A single independent process that can be scaled horizontally (multiple processes) to provide multiple workers. The process works independently, meaning that there is no communication between the processes. The processes can be scaled up and down depending on the load and can be run on a single machine, or on multiple machines (e.g. using container orchestrator). They do not need to be aware of each other. The existing PostgreSQL is used to synchronise state.


  • Do we want to support multiple languages for normalisers?

  • Do we want to persist the normaliser output in Bytes, or send it directly to Octopoes?

  • Do we want to align the runtime with one that can also work for Boefjes?

  • Do we want to have support for multiple raw files as input?

  • Do we want to reuse a running normaliser for multiple inputs, or do we set up and tear down the normaliser for each run?


As discussed with the team on 2023-07-20.

  • The new normalisers output format should be refined and implemented outside the scope of the new normalisers runner.

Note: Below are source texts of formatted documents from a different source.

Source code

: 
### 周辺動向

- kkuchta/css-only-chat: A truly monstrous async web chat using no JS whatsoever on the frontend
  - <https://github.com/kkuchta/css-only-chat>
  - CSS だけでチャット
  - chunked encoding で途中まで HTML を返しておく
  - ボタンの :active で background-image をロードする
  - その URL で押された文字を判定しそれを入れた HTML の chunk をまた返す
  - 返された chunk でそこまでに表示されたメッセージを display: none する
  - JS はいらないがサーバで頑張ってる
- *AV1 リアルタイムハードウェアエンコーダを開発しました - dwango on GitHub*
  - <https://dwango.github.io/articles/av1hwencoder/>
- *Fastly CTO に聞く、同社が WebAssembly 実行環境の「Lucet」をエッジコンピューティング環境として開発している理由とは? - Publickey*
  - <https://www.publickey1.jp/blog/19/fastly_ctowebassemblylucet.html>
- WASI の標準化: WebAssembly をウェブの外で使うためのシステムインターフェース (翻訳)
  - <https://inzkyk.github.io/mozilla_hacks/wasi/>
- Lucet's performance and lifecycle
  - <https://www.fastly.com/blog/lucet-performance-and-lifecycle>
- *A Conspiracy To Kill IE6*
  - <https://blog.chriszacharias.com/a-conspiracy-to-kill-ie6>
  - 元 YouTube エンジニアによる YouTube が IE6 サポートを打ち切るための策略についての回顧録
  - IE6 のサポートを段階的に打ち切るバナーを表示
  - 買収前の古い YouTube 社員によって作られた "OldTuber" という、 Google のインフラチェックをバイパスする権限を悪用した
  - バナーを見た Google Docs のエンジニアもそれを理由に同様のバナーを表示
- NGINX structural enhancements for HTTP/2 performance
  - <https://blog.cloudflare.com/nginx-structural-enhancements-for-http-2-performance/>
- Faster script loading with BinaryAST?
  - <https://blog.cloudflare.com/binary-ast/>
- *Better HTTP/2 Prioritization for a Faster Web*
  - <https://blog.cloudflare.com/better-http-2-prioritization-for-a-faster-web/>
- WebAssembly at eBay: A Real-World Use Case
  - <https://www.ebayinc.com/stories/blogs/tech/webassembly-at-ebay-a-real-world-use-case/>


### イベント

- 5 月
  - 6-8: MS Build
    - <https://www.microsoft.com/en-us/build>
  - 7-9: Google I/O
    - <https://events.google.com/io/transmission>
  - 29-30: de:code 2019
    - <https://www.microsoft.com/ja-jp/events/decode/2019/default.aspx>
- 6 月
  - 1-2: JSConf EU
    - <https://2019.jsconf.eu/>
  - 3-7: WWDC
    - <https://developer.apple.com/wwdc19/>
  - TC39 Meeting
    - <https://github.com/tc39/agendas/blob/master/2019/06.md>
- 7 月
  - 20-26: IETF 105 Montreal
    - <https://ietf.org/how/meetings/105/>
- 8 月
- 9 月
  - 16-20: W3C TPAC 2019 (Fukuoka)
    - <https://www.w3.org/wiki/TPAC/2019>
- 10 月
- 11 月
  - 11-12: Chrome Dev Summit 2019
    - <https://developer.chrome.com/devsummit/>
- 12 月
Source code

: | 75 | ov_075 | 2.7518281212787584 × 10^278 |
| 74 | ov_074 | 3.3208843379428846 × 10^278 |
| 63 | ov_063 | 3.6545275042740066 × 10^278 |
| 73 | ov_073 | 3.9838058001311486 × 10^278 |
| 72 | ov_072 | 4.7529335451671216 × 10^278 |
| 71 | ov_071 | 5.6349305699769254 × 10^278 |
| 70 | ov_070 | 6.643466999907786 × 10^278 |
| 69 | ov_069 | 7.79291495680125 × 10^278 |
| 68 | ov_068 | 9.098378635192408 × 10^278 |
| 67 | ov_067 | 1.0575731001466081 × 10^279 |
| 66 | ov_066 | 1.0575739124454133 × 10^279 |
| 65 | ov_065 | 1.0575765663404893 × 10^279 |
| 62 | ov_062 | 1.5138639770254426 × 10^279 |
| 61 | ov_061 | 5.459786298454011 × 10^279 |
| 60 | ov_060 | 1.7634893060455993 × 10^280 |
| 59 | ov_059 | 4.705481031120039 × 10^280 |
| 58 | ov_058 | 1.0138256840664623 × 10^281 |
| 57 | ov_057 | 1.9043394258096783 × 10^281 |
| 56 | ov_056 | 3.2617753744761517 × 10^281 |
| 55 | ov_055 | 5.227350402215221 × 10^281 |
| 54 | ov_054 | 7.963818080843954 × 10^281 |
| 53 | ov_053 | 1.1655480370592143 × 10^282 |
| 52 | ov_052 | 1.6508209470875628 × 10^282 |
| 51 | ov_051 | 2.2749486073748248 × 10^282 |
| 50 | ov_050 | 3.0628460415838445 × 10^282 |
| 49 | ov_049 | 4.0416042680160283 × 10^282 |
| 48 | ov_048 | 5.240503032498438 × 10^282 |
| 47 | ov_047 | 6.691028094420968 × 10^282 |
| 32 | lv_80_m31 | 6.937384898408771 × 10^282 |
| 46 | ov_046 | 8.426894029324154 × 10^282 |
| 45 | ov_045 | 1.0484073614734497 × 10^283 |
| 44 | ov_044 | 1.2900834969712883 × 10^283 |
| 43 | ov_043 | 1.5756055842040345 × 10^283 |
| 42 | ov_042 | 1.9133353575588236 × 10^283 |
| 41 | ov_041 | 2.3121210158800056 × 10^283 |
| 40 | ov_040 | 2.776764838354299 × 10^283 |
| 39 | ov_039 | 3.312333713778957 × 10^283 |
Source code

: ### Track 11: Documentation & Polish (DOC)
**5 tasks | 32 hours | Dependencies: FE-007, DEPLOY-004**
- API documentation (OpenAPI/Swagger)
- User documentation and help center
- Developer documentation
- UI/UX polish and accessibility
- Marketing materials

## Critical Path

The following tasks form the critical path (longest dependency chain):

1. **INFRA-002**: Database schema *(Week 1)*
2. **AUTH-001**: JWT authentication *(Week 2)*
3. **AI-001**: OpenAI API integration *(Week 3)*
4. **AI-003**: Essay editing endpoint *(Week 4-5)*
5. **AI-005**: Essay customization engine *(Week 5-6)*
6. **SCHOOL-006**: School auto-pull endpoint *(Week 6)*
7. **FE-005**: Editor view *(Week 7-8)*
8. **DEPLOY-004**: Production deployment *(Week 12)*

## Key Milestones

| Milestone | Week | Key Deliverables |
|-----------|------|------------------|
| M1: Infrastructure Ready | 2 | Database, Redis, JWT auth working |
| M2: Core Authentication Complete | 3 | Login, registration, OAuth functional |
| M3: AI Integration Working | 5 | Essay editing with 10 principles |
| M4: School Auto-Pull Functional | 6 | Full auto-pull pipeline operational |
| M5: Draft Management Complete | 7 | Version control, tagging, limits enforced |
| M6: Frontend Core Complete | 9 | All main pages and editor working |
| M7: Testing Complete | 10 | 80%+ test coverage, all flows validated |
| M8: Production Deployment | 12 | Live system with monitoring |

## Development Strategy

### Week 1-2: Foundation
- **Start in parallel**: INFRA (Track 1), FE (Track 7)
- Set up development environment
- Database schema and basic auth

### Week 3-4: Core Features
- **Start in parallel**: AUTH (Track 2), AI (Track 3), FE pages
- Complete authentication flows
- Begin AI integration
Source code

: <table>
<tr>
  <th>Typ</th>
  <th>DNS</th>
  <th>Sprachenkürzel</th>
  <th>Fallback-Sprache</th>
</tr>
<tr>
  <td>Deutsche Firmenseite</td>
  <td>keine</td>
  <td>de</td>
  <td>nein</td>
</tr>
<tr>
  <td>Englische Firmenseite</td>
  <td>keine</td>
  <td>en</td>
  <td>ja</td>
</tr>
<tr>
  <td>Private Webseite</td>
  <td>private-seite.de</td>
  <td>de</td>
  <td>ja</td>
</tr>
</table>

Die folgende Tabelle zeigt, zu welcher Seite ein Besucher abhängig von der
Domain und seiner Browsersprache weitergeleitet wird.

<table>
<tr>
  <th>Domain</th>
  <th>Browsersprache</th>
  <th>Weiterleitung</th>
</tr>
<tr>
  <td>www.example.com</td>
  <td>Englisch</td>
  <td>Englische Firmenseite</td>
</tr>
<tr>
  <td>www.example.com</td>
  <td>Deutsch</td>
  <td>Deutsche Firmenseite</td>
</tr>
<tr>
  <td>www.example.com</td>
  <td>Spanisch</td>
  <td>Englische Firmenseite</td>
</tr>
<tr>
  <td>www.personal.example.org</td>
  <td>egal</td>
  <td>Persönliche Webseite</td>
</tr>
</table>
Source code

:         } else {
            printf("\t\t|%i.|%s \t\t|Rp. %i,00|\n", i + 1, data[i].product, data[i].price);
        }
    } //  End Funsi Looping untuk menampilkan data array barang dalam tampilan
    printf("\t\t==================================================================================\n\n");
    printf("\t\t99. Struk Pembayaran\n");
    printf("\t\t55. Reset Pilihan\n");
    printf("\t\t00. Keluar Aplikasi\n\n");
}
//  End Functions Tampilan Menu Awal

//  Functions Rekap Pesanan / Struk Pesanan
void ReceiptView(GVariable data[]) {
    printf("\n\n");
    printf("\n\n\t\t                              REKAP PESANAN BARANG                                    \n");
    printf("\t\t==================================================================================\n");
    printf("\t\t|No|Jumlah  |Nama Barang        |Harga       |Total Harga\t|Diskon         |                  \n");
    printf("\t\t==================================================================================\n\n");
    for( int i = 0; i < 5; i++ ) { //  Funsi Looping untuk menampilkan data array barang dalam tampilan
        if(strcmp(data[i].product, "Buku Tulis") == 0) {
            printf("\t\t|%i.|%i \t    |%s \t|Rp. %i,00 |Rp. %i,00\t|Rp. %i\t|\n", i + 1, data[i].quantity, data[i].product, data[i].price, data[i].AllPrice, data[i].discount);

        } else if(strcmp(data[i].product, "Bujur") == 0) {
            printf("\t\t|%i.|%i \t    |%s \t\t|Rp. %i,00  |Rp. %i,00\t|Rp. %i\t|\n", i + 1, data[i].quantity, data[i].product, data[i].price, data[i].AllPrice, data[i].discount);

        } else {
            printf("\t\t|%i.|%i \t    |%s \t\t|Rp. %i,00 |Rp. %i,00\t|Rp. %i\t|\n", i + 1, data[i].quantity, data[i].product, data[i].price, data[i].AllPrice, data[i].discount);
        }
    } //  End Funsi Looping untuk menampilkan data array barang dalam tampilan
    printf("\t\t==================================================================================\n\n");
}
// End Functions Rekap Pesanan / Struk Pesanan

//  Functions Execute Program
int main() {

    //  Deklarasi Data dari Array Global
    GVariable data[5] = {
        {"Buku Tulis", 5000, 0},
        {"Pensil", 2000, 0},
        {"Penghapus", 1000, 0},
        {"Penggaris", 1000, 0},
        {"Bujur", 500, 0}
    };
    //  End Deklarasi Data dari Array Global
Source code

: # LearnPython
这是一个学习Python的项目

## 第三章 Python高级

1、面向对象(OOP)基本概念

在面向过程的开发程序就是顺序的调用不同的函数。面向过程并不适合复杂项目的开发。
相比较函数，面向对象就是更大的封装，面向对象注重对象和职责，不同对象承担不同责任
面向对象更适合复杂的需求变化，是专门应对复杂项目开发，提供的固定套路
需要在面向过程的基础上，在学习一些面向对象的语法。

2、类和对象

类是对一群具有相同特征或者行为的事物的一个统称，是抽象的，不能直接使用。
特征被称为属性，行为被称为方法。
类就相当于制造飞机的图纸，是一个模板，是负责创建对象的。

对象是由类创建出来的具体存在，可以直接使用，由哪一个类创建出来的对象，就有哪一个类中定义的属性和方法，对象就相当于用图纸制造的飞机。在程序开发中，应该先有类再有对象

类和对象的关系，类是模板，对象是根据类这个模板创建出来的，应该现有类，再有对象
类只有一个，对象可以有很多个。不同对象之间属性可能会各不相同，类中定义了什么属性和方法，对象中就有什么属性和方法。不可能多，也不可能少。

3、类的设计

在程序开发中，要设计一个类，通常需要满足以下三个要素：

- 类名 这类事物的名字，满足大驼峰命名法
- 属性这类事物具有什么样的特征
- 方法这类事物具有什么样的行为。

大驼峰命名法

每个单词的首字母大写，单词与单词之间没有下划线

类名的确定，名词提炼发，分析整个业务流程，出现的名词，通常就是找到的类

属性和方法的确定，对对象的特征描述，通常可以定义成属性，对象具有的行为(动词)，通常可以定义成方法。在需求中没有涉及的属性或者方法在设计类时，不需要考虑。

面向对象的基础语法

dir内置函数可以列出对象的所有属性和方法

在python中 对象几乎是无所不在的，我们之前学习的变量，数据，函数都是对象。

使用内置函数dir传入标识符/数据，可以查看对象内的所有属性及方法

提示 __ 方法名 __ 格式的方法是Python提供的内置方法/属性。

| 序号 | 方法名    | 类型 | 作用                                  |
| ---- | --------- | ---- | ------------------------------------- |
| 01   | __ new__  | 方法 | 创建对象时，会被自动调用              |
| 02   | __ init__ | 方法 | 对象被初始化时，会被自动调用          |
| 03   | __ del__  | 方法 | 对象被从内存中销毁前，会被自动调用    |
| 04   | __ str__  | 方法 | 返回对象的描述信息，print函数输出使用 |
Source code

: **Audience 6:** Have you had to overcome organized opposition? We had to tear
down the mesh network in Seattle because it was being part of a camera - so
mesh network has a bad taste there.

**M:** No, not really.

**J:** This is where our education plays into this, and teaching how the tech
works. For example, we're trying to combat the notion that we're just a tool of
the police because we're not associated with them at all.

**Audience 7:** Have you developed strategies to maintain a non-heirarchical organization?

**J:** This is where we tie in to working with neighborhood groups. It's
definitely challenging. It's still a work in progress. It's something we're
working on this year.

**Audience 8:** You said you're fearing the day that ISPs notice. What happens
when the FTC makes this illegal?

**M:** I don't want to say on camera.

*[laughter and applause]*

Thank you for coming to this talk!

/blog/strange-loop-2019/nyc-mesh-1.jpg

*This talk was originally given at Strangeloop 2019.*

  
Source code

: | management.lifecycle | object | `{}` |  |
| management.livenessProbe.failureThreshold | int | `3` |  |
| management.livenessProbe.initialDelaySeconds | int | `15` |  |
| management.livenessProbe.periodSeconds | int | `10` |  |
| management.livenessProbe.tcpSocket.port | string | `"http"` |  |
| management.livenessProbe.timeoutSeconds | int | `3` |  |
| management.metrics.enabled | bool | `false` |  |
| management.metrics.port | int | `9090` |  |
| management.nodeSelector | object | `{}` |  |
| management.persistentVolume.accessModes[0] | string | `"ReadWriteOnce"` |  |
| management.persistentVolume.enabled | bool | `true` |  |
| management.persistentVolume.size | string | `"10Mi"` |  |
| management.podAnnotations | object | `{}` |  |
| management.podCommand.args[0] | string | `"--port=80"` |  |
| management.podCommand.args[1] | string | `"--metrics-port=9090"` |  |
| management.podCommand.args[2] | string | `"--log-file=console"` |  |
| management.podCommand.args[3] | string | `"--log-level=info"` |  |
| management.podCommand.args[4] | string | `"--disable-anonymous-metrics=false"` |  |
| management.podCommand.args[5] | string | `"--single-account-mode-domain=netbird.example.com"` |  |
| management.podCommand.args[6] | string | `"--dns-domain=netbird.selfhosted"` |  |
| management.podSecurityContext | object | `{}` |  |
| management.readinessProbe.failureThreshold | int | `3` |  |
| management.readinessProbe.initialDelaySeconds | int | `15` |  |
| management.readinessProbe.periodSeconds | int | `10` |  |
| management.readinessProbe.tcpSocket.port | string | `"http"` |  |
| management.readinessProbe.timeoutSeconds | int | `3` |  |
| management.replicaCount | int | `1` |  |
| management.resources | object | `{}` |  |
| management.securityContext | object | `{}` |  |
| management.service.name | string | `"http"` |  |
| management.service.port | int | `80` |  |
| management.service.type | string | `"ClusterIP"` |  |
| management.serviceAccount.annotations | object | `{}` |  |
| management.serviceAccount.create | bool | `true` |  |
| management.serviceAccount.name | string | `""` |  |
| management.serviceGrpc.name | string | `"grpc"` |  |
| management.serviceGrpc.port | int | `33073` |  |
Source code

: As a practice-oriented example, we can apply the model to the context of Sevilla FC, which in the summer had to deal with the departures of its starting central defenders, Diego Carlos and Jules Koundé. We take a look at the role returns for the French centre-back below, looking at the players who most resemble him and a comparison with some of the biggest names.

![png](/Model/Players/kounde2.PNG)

  • We need better development tooling (an SDK) for normalisers. A Python tool that takes a ZIP file from Bytes, runs the normaliser, and shows normaliser output on screen was proposed and would greatly help the development cycle.

  • A new boefjes runner should be prioritised higher than the normalisers runner because we have more issues with the current boefjes runner: boefjes have more diverse dependencies and require external tools. We can likely reuse a part of the boefjes runner for normalisers.

  • We should not forget about bits; these also need a better design.

  • Overhead for runner normalisers should be limited, for example by allowing batched requests or multiple runs without having to restart the normaliser.